Total Sports Entertainment’s Consulting Services Division offers expertise and guidance from former executives in the sports and entertainment industries. Services include: Content Creation for video displays, Video Board Design and Sourcing, Seminars and Training, Staffing and Recruitment/Head Hunting, among others.

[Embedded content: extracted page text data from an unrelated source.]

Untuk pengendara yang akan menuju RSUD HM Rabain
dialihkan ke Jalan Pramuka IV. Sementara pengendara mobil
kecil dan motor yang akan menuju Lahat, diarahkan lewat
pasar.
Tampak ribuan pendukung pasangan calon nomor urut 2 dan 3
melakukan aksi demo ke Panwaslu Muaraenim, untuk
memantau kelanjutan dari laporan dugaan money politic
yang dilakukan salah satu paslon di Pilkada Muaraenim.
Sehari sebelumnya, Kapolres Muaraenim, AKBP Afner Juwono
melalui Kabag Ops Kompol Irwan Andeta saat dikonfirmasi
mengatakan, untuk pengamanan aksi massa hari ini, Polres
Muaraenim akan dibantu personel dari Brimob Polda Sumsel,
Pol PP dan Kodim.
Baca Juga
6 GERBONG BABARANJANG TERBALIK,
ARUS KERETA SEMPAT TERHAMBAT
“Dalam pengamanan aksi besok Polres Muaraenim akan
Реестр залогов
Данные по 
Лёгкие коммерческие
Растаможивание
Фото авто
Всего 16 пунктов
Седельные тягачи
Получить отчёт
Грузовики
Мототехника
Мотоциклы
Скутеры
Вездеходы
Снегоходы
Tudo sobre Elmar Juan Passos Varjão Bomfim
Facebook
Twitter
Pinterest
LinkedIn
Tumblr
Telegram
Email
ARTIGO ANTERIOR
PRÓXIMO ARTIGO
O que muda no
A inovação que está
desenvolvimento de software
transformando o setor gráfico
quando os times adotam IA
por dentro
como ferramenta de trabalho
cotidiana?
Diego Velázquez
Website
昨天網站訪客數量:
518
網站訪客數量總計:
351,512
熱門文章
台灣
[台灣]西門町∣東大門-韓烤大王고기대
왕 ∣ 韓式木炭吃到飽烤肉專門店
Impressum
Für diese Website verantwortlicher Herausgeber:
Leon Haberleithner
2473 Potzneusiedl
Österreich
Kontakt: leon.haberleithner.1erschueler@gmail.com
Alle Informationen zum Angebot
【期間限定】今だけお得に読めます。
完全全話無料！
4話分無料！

TSE is also known for supporting teams in the opening of new franchises, ballparks and new facility renovations.

===List of Recent TSE Partners and Franchise Openings===

| Team Name | Location | League |
|---|---|---|
| Wheeling Nailers | Wheeling, WV | ECHL |
| Great Lake Loons | Midland, MI | Midwest League |
| Washington Wild Things | Washington, PA | Frontier League |
| Muskegon Lumberjacks | Muskegon, MI | United States Hockey League |
| Normal Cornbelters | Normal, IL | Frontier League |
| Pensacola Blue Wahoos | Pensacola, FL | Southern League |
| Southern Illinois Miners | Marion, IL | Frontier League |
| Sioux Falls Fighting Pheasants | Sioux Falls, SD | American Association of Independent Professional Baseball |
| Wilmington Blue Rocks | Wilmington, DE | Carolina League |
| Southern Maryland Blue Crabs | Waldorf, MD | Atlantic League |
| Binghamton Mets | Binghamton, NY | Eastern League |
| Quad Cities River Bandits | Davenport, IA | Midwest League |

==History==
In 1984 childhood friends (Bobby Blues) Bob Masewicz and Bill La Rue were dared to enter a talent competition at Big Al's restaurant and Bar in La Crosse, WI.

Sensing the high demand for entertainers in sports venues during the early 1990s, Bob and Bill founded B&B entertainment (now Total Sports Entertainment). The agency focused on providing sports entertainers to companies worldwide.

At the start of the new millennium, Bob Masewicz developed Total Sports Entertainment. In 2002, Bob joined the Altoona Curve Baseball baseball team as their Director of Entertainment/Promotions.

TSE GameTime ScriptPRO was developed and first released in 2006. The TSE suite of software for the event management sector has grown to include a CRM integrated directly to ScriptPRO. SponsorPRO is designed to assist a staff in selling and managing their inventory of sponsorships.